**TO DO**
1. From the definitions passage, reproduce the stretch from "Parallel: the term" through "the present application.".
2. According to the definitions passage, why does the term "vertical" also cover angles that are not exactly 90 degrees?

**PAGE TEXT**
--*--

The terms “vertical”, “parallel” and the like are described in the present description.

Vertical: the term “vertical” defined in the present application is not limited to a relationship of absolute vertical intersection (an included angle is 90 degrees), allowing a relationship of non-absolute vertical intersection brought by influences of an assembly tolerance, a design tolerance and structural flatness and other factors, and allowing relationships that can be understood as vertical relationships in the presence of an error within a small angle range, e.g., within an assembly error range of 80 degrees to 100 degrees.

Parallel: the term “parallel” defined in the present application is not limited to absolute parallelism, and the definition of this parallelism may be understood as basic parallelism, allowing cases of non-absolute parallelism brought by influences of an assembly tolerance, a design tolerance and structural flatness and other factors, wherein these cases will lead to non-absolute parallelism between a sliding fit part and a first gate layer, but these case may also defined as parallelism in the present application.

--*--

Dataset records:

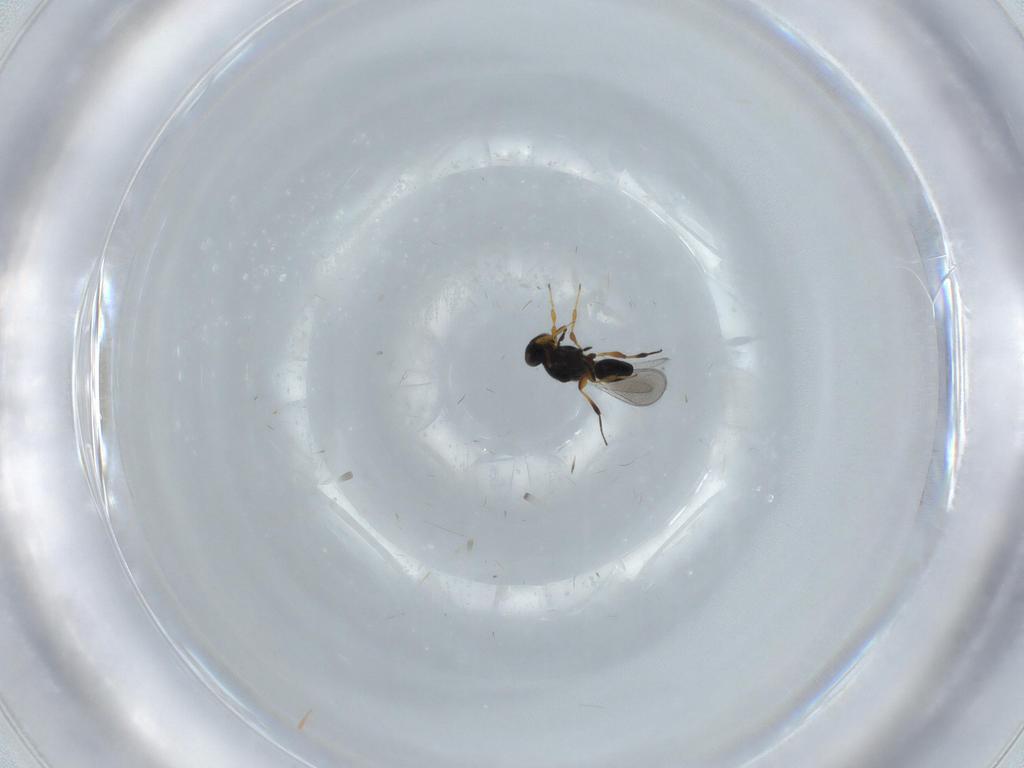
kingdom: Animalia
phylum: Arthropoda
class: Insecta
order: Hymenoptera
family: Platygastridae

--*--

**OUTPUTS BY TASK**
1.
Parallel: the term “parallel” defined in the present application is not limited to absolute parallelism, and the definition of this parallelism may be understood as basic parallelism, allowing cases of non-absolute parallelism brought by influences of an assembly tolerance, a design tolerance and structural flatness and other factors, wherein these cases will lead to non-absolute parallelism between a sliding fit part and a first gate layer, but these case may also defined as parallelism in the present application.

2. Assembly tolerance, design tolerance, structural flatness and other factors can make an intersection less than absolutely vertical. So the term also covers relationships with an error within a small angle range, such as an assembly error range of 80 to 100 degrees.